“Are we there yet?”
You don’t have to be a kid to wish the car ride home for the holidays would speed up. But if there was ever a time to stop, look and proceed with caution, it’s 2020, the year of a pandemic that’s claimed more than 1.6 million lives globally, including more than 300,000 people in the United States.
Car travel comes with its own dangers – statistics show someone dies in a car crash every 24 seconds. Add on the worry of contracting a deadly virus that’s skyrocketing in many US states and countries across the globe, and it’s easy to see why experts say spending the holidays at home with our “bubble” of close friends and family is the safest route for everyone.
“My family will not be together this year for the first time in 27 years. It’ll be me and my wife in our bubble, and we’ll have a nice Zoom gathering, I suspect, to see how everybody is doing,” Dr. Francis Collins, the director of the National Institutes of Health, told CNN’s Wolf Blitzer before Thanksgiving.
The surge of new Covid-19 infections and hospitalizations in the United States is “substantially steeper than anything we saw back in the spring with New York and New Jersey or in the summer with the Southeast,” Collins said.
“This is significantly worse. It’s moving faster.
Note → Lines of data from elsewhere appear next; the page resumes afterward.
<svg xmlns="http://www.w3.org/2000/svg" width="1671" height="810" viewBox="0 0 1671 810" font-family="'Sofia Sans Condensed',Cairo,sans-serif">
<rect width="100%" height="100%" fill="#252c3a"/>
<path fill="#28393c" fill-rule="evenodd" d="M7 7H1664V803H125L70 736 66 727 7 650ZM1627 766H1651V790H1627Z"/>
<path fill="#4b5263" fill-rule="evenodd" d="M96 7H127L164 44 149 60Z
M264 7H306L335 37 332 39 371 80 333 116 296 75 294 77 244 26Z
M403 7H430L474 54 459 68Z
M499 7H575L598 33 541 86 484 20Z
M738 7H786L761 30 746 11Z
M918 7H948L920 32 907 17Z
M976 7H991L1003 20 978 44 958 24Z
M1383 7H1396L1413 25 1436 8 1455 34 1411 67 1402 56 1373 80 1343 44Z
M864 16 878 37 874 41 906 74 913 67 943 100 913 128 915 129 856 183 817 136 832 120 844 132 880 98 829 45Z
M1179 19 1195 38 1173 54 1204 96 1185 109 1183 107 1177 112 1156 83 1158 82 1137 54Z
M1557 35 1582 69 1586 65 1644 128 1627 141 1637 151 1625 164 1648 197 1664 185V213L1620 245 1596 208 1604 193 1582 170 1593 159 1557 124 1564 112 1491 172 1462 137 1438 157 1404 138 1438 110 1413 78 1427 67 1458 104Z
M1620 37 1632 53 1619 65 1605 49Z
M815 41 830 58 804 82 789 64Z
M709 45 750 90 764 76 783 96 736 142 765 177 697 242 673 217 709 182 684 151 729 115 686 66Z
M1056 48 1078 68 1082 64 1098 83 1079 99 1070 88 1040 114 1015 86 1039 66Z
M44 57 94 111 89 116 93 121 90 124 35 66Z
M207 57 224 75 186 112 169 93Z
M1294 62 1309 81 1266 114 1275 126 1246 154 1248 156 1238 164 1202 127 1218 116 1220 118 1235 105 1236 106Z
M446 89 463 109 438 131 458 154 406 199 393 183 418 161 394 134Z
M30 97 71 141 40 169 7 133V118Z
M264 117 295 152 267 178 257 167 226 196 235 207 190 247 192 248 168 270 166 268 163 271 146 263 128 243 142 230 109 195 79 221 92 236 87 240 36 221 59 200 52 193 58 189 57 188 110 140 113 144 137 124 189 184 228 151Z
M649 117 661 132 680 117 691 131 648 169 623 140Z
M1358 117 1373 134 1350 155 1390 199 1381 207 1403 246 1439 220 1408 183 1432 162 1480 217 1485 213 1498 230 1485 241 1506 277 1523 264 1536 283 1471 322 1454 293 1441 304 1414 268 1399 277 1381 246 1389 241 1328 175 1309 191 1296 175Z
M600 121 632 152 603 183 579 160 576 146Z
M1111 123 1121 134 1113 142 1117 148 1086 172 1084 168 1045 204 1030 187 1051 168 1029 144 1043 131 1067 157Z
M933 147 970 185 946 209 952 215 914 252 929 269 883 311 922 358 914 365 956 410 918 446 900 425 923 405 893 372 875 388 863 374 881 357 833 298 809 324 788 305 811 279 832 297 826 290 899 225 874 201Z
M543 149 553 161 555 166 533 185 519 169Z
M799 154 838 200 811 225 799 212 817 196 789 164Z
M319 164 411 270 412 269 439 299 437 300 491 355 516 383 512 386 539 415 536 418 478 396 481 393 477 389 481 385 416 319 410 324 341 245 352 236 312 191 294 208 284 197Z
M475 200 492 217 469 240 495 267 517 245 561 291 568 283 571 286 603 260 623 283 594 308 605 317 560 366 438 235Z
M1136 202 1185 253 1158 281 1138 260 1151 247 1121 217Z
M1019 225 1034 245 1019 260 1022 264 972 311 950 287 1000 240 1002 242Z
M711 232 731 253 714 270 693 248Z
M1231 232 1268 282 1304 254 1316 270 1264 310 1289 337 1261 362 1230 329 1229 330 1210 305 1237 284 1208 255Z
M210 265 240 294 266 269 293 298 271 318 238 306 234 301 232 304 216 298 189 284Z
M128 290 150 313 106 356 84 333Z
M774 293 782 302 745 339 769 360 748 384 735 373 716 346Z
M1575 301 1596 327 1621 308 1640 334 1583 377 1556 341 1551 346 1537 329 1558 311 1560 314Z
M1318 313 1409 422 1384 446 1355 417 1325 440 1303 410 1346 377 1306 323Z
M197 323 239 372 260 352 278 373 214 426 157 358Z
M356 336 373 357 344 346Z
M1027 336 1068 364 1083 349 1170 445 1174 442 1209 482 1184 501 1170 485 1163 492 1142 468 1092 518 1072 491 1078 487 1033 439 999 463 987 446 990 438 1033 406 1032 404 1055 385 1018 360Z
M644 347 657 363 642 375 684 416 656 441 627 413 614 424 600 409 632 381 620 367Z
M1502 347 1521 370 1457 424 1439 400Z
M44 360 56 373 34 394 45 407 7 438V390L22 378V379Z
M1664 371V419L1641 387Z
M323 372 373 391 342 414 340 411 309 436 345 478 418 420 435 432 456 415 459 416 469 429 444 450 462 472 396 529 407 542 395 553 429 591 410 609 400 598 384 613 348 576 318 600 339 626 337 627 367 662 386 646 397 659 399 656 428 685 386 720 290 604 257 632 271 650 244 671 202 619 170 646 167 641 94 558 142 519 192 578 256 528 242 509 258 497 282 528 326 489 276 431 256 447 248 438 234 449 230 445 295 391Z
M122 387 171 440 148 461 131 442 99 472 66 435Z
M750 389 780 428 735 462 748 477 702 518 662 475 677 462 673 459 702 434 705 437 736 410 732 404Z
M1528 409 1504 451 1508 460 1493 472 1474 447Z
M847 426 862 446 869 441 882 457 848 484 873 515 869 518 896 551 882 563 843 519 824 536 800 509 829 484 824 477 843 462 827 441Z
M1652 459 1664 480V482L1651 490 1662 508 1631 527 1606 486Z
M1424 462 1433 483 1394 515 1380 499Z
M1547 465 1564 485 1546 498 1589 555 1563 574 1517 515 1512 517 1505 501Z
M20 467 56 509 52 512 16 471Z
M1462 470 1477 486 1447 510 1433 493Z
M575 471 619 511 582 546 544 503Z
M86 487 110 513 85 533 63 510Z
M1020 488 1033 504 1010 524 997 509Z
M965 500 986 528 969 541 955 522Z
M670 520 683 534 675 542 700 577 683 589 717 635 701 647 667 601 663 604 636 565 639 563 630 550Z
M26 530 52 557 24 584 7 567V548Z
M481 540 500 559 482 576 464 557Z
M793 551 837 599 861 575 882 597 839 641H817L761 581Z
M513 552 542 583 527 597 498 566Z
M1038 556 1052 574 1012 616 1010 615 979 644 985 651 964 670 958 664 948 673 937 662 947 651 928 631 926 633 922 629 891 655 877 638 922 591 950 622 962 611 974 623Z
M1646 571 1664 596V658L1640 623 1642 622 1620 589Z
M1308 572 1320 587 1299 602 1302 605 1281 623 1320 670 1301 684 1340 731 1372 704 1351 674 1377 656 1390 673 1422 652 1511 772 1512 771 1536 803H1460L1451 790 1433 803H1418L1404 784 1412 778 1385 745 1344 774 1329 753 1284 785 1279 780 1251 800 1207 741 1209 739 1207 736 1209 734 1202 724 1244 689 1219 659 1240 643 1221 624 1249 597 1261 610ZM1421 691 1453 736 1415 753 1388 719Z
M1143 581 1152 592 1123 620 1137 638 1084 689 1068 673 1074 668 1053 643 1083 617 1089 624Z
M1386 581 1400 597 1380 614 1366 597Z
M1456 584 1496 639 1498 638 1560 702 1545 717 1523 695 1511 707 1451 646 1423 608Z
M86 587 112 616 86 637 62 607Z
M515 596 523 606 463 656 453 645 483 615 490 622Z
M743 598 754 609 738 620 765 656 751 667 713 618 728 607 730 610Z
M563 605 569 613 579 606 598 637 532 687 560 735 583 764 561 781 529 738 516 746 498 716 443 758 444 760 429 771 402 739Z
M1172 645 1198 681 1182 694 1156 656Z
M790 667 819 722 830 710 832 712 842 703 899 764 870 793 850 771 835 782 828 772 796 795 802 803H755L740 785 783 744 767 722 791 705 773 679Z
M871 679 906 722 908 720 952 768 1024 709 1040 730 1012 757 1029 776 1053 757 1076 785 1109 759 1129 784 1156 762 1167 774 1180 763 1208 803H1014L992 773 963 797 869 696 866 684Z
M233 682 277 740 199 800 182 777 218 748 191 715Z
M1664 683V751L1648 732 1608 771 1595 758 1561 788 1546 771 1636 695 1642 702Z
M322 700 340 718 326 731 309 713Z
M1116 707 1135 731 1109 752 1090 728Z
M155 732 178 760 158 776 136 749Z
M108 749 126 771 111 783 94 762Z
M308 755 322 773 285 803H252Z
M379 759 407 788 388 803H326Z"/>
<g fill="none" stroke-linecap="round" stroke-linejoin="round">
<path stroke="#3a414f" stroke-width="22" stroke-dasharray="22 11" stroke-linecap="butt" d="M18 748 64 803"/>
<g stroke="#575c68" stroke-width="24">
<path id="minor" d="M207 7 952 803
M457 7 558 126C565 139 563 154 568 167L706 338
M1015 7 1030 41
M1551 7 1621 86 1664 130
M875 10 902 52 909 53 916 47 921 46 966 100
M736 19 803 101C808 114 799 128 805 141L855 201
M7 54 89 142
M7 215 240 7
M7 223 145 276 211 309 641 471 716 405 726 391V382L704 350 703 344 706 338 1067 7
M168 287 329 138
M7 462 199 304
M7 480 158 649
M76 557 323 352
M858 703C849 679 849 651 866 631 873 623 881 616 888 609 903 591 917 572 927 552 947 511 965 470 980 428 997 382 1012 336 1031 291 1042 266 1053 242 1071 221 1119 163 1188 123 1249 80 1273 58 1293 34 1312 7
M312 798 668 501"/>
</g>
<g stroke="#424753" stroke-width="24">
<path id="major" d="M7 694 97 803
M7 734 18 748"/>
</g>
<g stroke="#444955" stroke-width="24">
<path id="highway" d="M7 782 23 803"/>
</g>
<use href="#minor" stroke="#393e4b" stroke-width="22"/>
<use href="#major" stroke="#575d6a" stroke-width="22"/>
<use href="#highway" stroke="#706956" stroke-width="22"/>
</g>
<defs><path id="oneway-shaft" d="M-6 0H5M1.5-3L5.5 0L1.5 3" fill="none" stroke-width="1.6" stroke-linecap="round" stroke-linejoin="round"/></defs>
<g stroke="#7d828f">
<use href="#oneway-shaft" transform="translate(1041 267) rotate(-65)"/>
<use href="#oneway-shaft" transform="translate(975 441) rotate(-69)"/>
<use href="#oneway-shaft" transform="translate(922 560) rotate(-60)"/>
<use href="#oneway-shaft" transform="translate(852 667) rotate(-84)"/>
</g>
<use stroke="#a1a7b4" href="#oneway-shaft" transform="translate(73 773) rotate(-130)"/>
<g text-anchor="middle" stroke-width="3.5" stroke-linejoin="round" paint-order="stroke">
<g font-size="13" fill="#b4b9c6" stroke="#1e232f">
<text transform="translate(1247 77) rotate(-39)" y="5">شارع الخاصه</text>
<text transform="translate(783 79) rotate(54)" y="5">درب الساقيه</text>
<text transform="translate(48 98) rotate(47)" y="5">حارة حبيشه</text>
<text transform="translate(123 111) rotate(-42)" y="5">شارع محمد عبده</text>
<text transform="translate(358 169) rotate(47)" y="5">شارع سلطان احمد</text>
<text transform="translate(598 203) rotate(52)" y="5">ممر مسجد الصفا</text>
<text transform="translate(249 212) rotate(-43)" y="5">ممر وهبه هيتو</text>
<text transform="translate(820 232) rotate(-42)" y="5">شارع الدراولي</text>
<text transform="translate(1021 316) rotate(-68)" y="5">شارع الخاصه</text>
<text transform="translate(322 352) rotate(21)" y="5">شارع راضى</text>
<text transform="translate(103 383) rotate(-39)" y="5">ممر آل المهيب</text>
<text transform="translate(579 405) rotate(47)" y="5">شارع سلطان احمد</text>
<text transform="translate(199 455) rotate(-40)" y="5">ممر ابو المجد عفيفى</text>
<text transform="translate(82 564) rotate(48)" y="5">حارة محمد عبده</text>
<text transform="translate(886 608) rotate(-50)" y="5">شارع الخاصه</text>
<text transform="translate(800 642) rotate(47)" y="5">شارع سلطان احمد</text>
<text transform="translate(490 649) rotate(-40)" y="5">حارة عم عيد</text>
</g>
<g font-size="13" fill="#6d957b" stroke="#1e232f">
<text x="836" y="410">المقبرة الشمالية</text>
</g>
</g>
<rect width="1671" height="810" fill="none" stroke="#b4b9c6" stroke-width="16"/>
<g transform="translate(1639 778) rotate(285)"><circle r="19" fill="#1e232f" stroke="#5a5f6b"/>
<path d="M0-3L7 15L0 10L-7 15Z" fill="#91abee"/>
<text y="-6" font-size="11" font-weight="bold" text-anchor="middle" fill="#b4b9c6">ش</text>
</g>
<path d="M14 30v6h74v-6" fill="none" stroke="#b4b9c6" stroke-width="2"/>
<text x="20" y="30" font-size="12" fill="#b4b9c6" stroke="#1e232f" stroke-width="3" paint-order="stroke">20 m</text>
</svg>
It is basically putting everybody in the country at risk,” he said. “People need to be deciding right about now, if they haven’t already, how are they going to keep themselves and their families safe at this time of great peril.”
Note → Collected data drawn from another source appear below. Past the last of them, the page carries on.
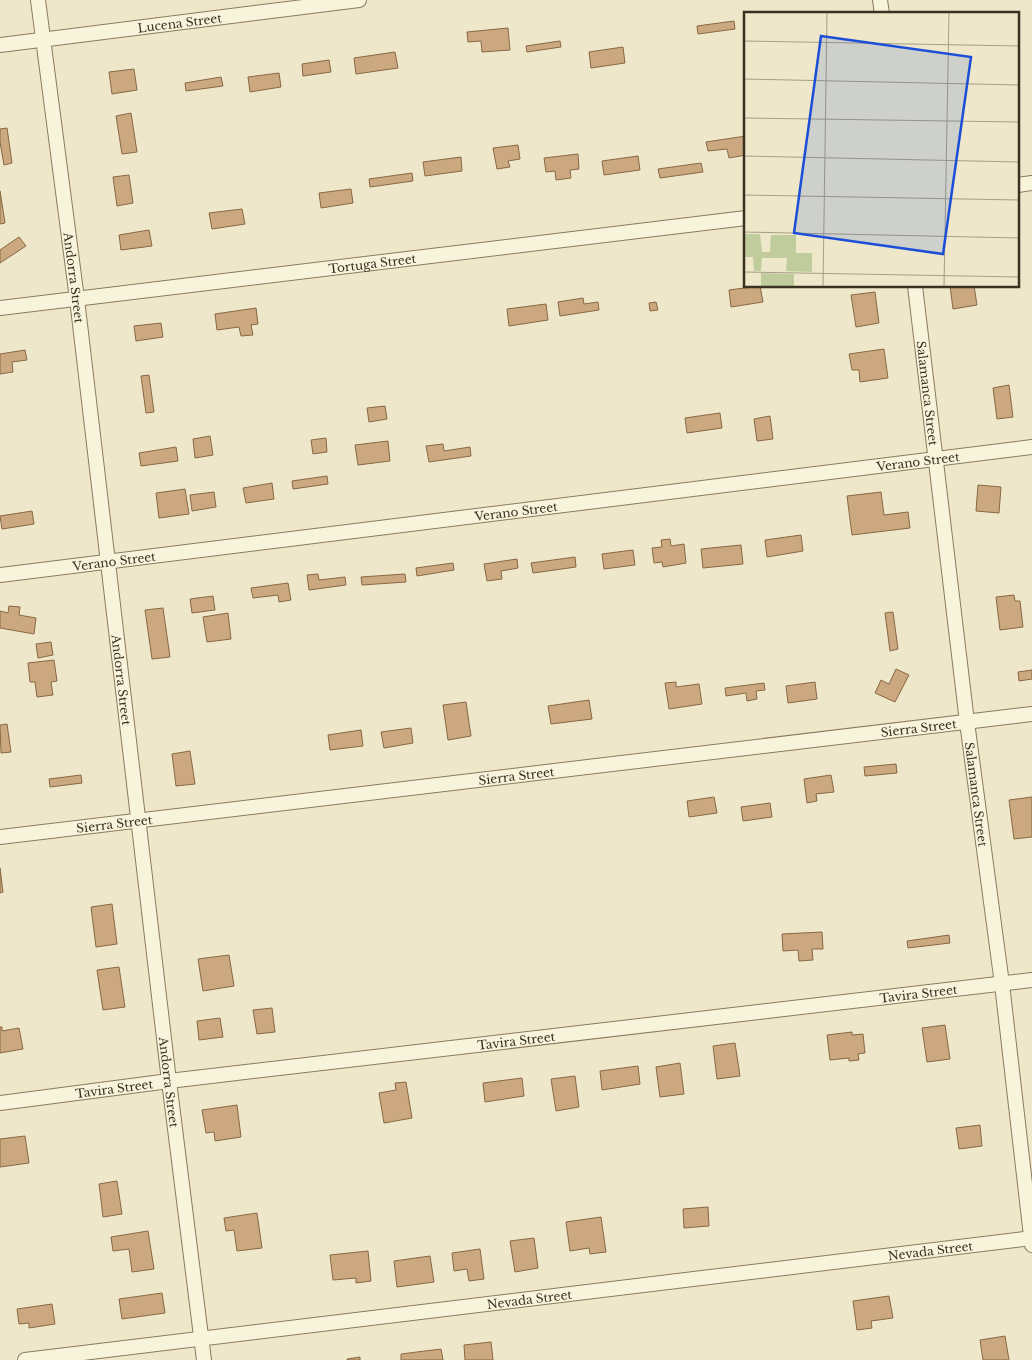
<svg xmlns="http://www.w3.org/2000/svg" width="1032" height="1360" font-family="'Libre Baskerville',serif">
<style>
.building{fill:#cba880;stroke:#886844}
.lines{fill:none;stroke-linecap:round;stroke-linejoin:round}
.street-casing{stroke:#8a7b5e;stroke-width:16}
.street{stroke:#f8f4dc;stroke-width:14}
.labels{text-anchor:middle;dominant-baseline:central;stroke-width:4;stroke-linejoin:round;paint-order:stroke}
.street-label{font-size:12px;fill:#3b3121;stroke:#f5f1d8}
.inset-road{fill:none;stroke:#a69e86;stroke-width:1}
.view{fill:#1d4ed8;fill-opacity:0.15;stroke:#1d4ed8;stroke-width:2.5}
.inset-edge{fill:none;stroke:#3b3121;stroke-width:2.5}
</style>
<rect width="100%" height="100%" fill="#eee7c9"/>
<g class="building">
<polygon points="734,21 735,29 698,34 697,26"/>
<polygon points="508,28 510,50 482,52 481,41 468,42 467,32"/>
<polygon points="560,41 561,47 527,52 526,46"/>
<polygon points="623,47 625,63 591,68 589,52"/>
<polygon points="395,52 398,68 356,74 354,58"/>
<polygon points="329,60 331,72 303,76 302,64"/>
<polygon points="134,69 137,90 112,94 109,72"/>
<polygon points="279,73 281,87 250,92 248,77"/>
<polygon points="221,77 223,86 186,91 185,83"/>
<polygon points="131,113 137,152 122,154 116,116"/>
<polygon points="7,128 12,163 4,165 0,142 0,129"/>
<polygon points="746,136 746,155 729,158 727,149 708,151 706,142"/>
<polygon points="518,145 520,159 508,161 510,167 497,169 493,148"/>
<polygon points="578,154 579,169 570,170 571,178 556,180 555,171 546,172 544,158"/>
<polygon points="638,156 640,170 604,175 602,161"/>
<polygon points="461,157 462,171 425,176 423,162"/>
<polygon points="701,163 703,172 660,178 658,169"/>
<polygon points="412,173 413,181 370,187 369,179"/>
<polygon points="129,175 133,203 117,206 113,177"/>
<polygon points="351,189 353,203 321,208 319,193"/>
<polygon points="0,191 5,223 0,224"/>
<polygon points="242,209 245,224 212,229 209,213"/>
<polygon points="149,230 152,246 121,250 119,235"/>
<polygon points="19,237 26,246 0,263 0,250"/>
<polygon points="760,286 763,302 731,307 729,290"/>
<polygon points="950,286 974,286 977,305 953,309"/>
<polygon points="875,292 879,323 856,327 851,295"/>
<polygon points="583,298 584,304 598,302 599,310 560,316 558,302"/>
<polygon points="656,302 658,310 650,311 649,303"/>
<polygon points="546,304 548,320 509,326 507,309"/>
<polygon points="256,308 258,324 251,325 253,335 241,336 239,327 217,330 215,314"/>
<polygon points="161,323 163,337 136,341 134,326"/>
<polygon points="884,349 888,378 860,382 859,370 852,370 849,354"/>
<polygon points="25,350 27,360 12,362 13,372 0,374 0,354"/>
<polygon points="149,375 154,412 146,413 141,376"/>
<polygon points="1009,385 1013,417 997,419 993,388"/>
<polygon points="385,406 387,419 369,422 367,408"/>
<polygon points="720,413 722,428 687,433 685,418"/>
<polygon points="770,416 773,439 757,441 754,419"/>
<polygon points="210,436 213,455 195,458 193,439"/>
<polygon points="326,438 327,452 313,454 311,440"/>
<polygon points="388,441 390,461 358,465 355,445"/>
<polygon points="443,444 444,451 470,447 471,456 429,462 426,446"/>
<polygon points="176,447 178,461 141,466 139,453"/>
<polygon points="327,476 328,484 293,489 292,481"/>
<polygon points="272,483 274,499 246,503 243,488"/>
<polygon points="978,485 1001,487 999,513 976,511"/>
<polygon points="185,489 189,514 159,518 156,493"/>
<polygon points="214,492 216,507 192,511 190,495"/>
<polygon points="881,492 884,515 908,512 910,528 852,535 847,496"/>
<polygon points="32,511 34,524 2,529 0,516"/>
<polygon points="801,535 803,551 767,557 765,540"/>
<polygon points="670,539 671,546 684,544 686,563 663,567 662,562 654,563 652,548 662,547 661,540"/>
<polygon points="741,545 743,564 703,568 701,549"/>
<polygon points="633,550 635,565 604,569 602,554"/>
<polygon points="575,557 576,567 533,573 531,563"/>
<polygon points="517,559 518,568 501,571 502,579 487,581 484,564"/>
<polygon points="453,563 454,570 417,576 416,568"/>
<polygon points="318,574 319,580 345,577 346,585 309,590 307,575"/>
<polygon points="405,574 406,582 362,585 361,577"/>
<polygon points="288,583 291,600 279,602 278,595 253,598 251,588"/>
<polygon points="1014,595 1015,601 1020,601 1023,627 1000,630 996,597"/>
<polygon points="213,596 215,610 192,613 190,599"/>
<polygon points="9,606 20,607 19,615 36,618 34,634 0,628 0,611 8,613"/>
<polygon points="163,608 170,657 152,659 145,610"/>
<polygon points="893,612 898,649 890,651 885,613"/>
<polygon points="228,613 231,639 207,642 203,617"/>
<polygon points="51,642 53,655 38,658 36,644"/>
<polygon points="54,660 57,681 51,682 53,695 37,697 35,682 30,682 28,663"/>
<polygon points="896,669 909,675 895,702 875,693 881,680 889,684"/>
<polygon points="1032,670 1032,679 1019,681 1018,672"/>
<polygon points="676,682 676,687 699,684 702,704 669,709 665,683"/>
<polygon points="815,682 817,699 788,703 786,686"/>
<polygon points="764,683 765,690 756,691 757,699 747,701 746,693 726,696 725,688"/>
<polygon points="589,700 592,719 551,724 548,706"/>
<polygon points="466,702 471,736 448,740 443,705"/>
<polygon points="7,724 11,752 1,753 0,725"/>
<polygon points="411,728 413,743 384,748 381,732"/>
<polygon points="361,730 363,746 330,750 328,735"/>
<polygon points="190,751 195,784 176,786 172,754"/>
<polygon points="896,764 897,773 865,776 864,767"/>
<polygon points="81,775 82,783 50,787 49,779"/>
<polygon points="831,775 834,792 816,794 817,801 807,803 804,779"/>
<polygon points="714,797 717,813 689,817 687,801"/>
<polygon points="1032,797 1032,837 1014,839 1009,800"/>
<polygon points="770,803 772,817 743,821 741,807"/>
<polygon points="0,868 3,892 0,893"/>
<polygon points="112,904 117,944 96,947 91,907"/>
<polygon points="822,932 823,949 812,949 813,960 799,961 798,950 783,951 782,934"/>
<polygon points="949,935 950,943 908,948 907,941"/>
<polygon points="229,955 234,986 203,991 198,959"/>
<polygon points="119,967 125,1007 103,1010 97,970"/>
<polygon points="272,1008 275,1032 257,1034 253,1010"/>
<polygon points="220,1018 223,1037 199,1040 197,1021"/>
<polygon points="945,1025 950,1059 927,1062 922,1028"/>
<polygon points="0,1027 2,1027 2,1031 19,1028 23,1049 0,1053"/>
<polygon points="852,1032 852,1035 863,1034 865,1053 858,1054 859,1060 849,1061 849,1058 830,1060 827,1035"/>
<polygon points="735,1043 740,1076 717,1079 713,1046"/>
<polygon points="680,1063 684,1094 660,1097 656,1067"/>
<polygon points="638,1066 640,1084 602,1090 600,1071"/>
<polygon points="575,1076 579,1107 556,1111 551,1079"/>
<polygon points="522,1078 524,1096 485,1102 483,1083"/>
<polygon points="406,1082 412,1118 384,1123 379,1093 396,1090 395,1083"/>
<polygon points="237,1105 241,1137 215,1141 214,1132 206,1133 202,1110"/>
<polygon points="980,1125 982,1146 959,1149 956,1128"/>
<polygon points="25,1136 29,1163 0,1167 0,1139"/>
<polygon points="117,1181 122,1214 103,1217 99,1184"/>
<polygon points="708,1207 709,1226 684,1228 683,1209"/>
<polygon points="257,1213 262,1248 237,1251 234,1230 226,1231 224,1218"/>
<polygon points="601,1217 606,1252 590,1254 589,1248 570,1251 566,1222"/>
<polygon points="148,1231 154,1269 132,1272 129,1249 113,1251 111,1237"/>
<polygon points="534,1238 538,1268 515,1272 510,1241"/>
<polygon points="480,1249 484,1279 469,1281 467,1269 454,1271 452,1253"/>
<polygon points="368,1251 371,1281 356,1283 356,1278 333,1280 330,1255"/>
<polygon points="430,1256 434,1282 397,1287 394,1261"/>
<polygon points="162,1293 165,1313 122,1319 119,1299"/>
<polygon points="889,1296 893,1318 871,1321 872,1328 857,1330 853,1301"/>
<polygon points="52,1304 55,1324 29,1328 29,1323 19,1324 17,1309"/>
<polygon points="1005,1336 1009,1360 983,1360 980,1340"/>
<polygon points="491,1342 493,1360 465,1360 464,1345"/>
<polygon points="441,1349 443,1360 401,1360 401,1354"/>
<polygon points="360,1357 360,1360 347,1360 347,1359"/>
</g>
<g class="lines">
<g class="street-casing">
<g id="street">
<path id="s1" d="M38,0L77,299L169,1081L204,1360"/>
<polyline points="880,0 882,14"/>
<path id="s2" d="M0,45L359,0"/>
<polyline points="1018,185 1032,183"/>
<path id="s3" d="M915,286L967,722L1002,984L1032,1245"/>
<path id="s4" d="M0,308L746,218"/>
<path id="s5" d="M0,575L1032,447"/>
<path id="s6" d="M0,837L1032,714"/>
<path id="s7" d="M0,1103L169,1081L1032,980"/>
<path id="s8" d="M25,1360L1032,1238"/>
</g>
</g>
<use href="#street" class="street"/>
</g>
<g class="labels">
<g class="street-label">
<text stroke="none"><textPath href="#s2" startOffset="181">Lucena Street</textPath></text>
<text stroke="none"><textPath href="#s4" startOffset="375">Tortuga Street</textPath></text>
<text stroke="none"><textPath href="#s1" startOffset="280">Andorra Street</textPath></text>
<text stroke="none"><textPath href="#s3" startOffset="108">Salamanca Street</textPath></text>
<text stroke="none"><textPath href="#s5" startOffset="925">Verano Street</textPath></text>
<text stroke="none"><textPath href="#s5" startOffset="520">Verano Street</textPath></text>
<text stroke="none"><textPath href="#s5" startOffset="115">Verano Street</textPath></text>
<text stroke="none"><textPath href="#s1" startOffset="685">Andorra Street</textPath></text>
<text stroke="none"><textPath href="#s6" startOffset="925">Sierra Street</textPath></text>
<text stroke="none"><textPath href="#s6" startOffset="520">Sierra Street</textPath></text>
<text stroke="none"><textPath href="#s3" startOffset="512">Salamanca Street</textPath></text>
<text stroke="none"><textPath href="#s6" startOffset="115">Sierra Street</textPath></text>
<text stroke="none"><textPath href="#s7" startOffset="925">Tavira Street</textPath></text>
<text stroke="none"><textPath href="#s7" startOffset="520">Tavira Street</textPath></text>
<text stroke="none"><textPath href="#s1" startOffset="1090">Andorra Street</textPath></text>
<text stroke="none"><textPath href="#s7" startOffset="115">Tavira Street</textPath></text>
<text stroke="none"><textPath href="#s8" startOffset="912">Nevada Street</textPath></text>
<text stroke="none"><textPath href="#s8" startOffset="508">Nevada Street</textPath></text>
</g>
</g>
<g transform="translate(744 12)">
<rect width="275" height="275" fill="#eee7c9"/>
<path d="M0,222H16L18,240H26L27,223H52V241H68V260L42,259L43,246H18L17,259H10L9,245H0ZM17,261L50,262V274H17Z" fill="#c0cc9c"/>
<path class="inset-road" d="M0,29L275,34M0,67L275,73M0,106L275,110M0,144L275,150M0,183L275,188M0,220L275,226M0,260L275,265M79,274L83,1M200,274L205,1"/>
<path class="view" d="M77,24L227,45L199,242L50,221Z"/>
<rect width="275" height="275" class="inset-edge"/>
</g>
</svg>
The US Centers for Disease Control and Prevention urged Americans to skip Thanksgiving travel this year and extended the same advice for the winter holidays.
But if you must travel, here are 10 tips to protect you and your family from Covid-19 along the way.
1. Weigh the decision to travel
Don’t travel if you are sick or if you have been around someone with Covid-19 in the past 14 days, warns the CDC, and don’t travel with someone who is sick.
To be sure you’re not sick and taking the virus along with you to your loved ones, quarantine with your family or traveling companions for two weeks – that’s the typical amount of time it takes for the virus to replicate and subside, even if you have no symptoms.

Stay on top of the rate of virus transmission at your destination – cases are spiking across the country. You can do that at the county level at the Covid-Lab at the Children’s Hospital of Philadelphia or at Johns Hopkins University’s Coronavirus Resource Center.
“The more cases at your destination, the more likely you are to get infected during travel and spread the virus to others when you return,” the CDC says.
If you or loved ones at your destination are at high risk for severe illness if you catch Covid-19, you might want to rethink your travel plans.
2. Prep the car in advance
Avoid potential car problems that might involve unintended contact with others along the way by having your car fully serviced before your trip – at minimum check oil, fluids, breaks, tires and antifreeze.
For any road trip, pandemic or not, the Federal Emergency Management Agency recommends prepping a car emergency kit that includes jumper cables, flares or reflective triangle, an ice scraper, blankets, maps and cat litter or sand in case you need something for better tire traction.
Pack several back-up phone chargers, and just in case you lose cell service in some remote area, download your main maps to your phone or GPS.

3. Don’t forget to safeguard the humans
Prep a first-aid kit for the humans in the car, too, along with plenty of water and healthy snacks, as well as extra masks for travelers older than 2.
Be picky about your mask. Don’t wear anything you can hold up and see through. In fact, studies have shown that cotton masks with two or three layers of fabric are more protective than single-ply masks or bandanas. In fact, a recent study found bandanas and gaiter masks to be least effective in protection.
Along with that highly protective mask, you should definitely bring disinfecting wipes and hand sanitizer with greater than 60% ethanol or 70% isopropyl alcohol. According to the CDC, that’s the level needed to kill most coronaviruses.
Check the ingredients for alcohol levels instead of relying on “99.9%” effective claims, or look for the US Food and Drug Administration’s “Drug Facts” label. You can also check out the FDA list of approved disinfectants.